Records from a data source:
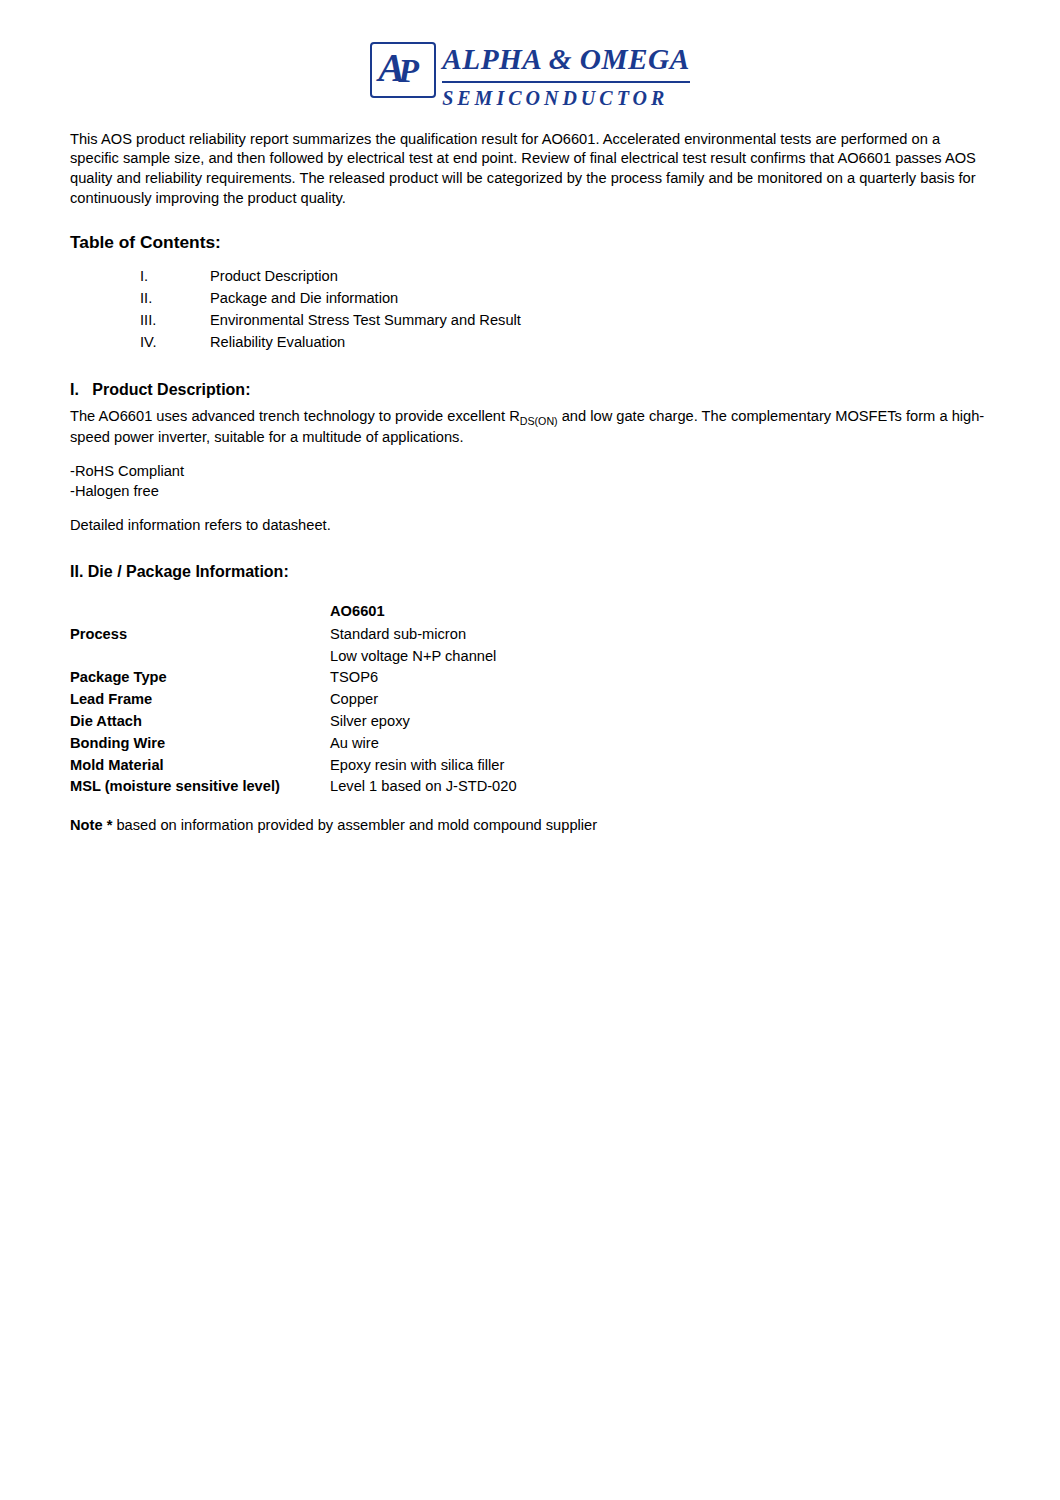A P
ALPHA & OMEGA SEMICONDUCTOR
This AOS product reliability report summarizes the qualification result for AO6601. Accelerated environmental tests are performed on a specific sample size, and then followed by electrical test at end point. Review of final electrical test result confirms that AO6601 passes AOS quality and reliability requirements. The released product will be categorized by the process family and be monitored on a quarterly basis for continuously improving the product quality.
Table of Contents:
| I. | Product Description |
| II. | Package and Die information |
| III. | Environmental Stress Test Summary and Result |
| IV. | Reliability Evaluation |
I. Product Description:
The AO6601 uses advanced trench technology to provide excellent RDS(ON) and low gate charge. The complementary MOSFETs form a high-speed power inverter, suitable for a multitude of applications.
-RoHS Compliant
-Halogen free
Detailed information refers to datasheet.
II. Die / Package Information:
| | AO6601 |
| Process | Standard sub-micron |
| | Low voltage N+P channel |
| Package Type | TSOP6 |
| Lead Frame | Copper |
| Die Attach | Silver epoxy |
| Bonding Wire | Au wire |
| Mold Material | Epoxy resin with silica filler |
| MSL (moisture sensitive level) | Level 1 based on J-STD-020 |
Note * based on information provided by assembler and mold compound supplier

WHAT THE TASK REQUIRES: The reply should consist solely of the lines above from the one that has "-Halogen free" through the one that has "silica filler |", reproduced exactly.

RESPONSE:
-Halogen free
Detailed information refers to datasheet.
II. Die / Package Information:
| | AO6601 |
| Process | Standard sub-micron |
| | Low voltage N+P channel |
| Package Type | TSOP6 |
| Lead Frame | Copper |
| Die Attach | Silver epoxy |
| Bonding Wire | Au wire |
| Mold Material | Epoxy resin with silica filler |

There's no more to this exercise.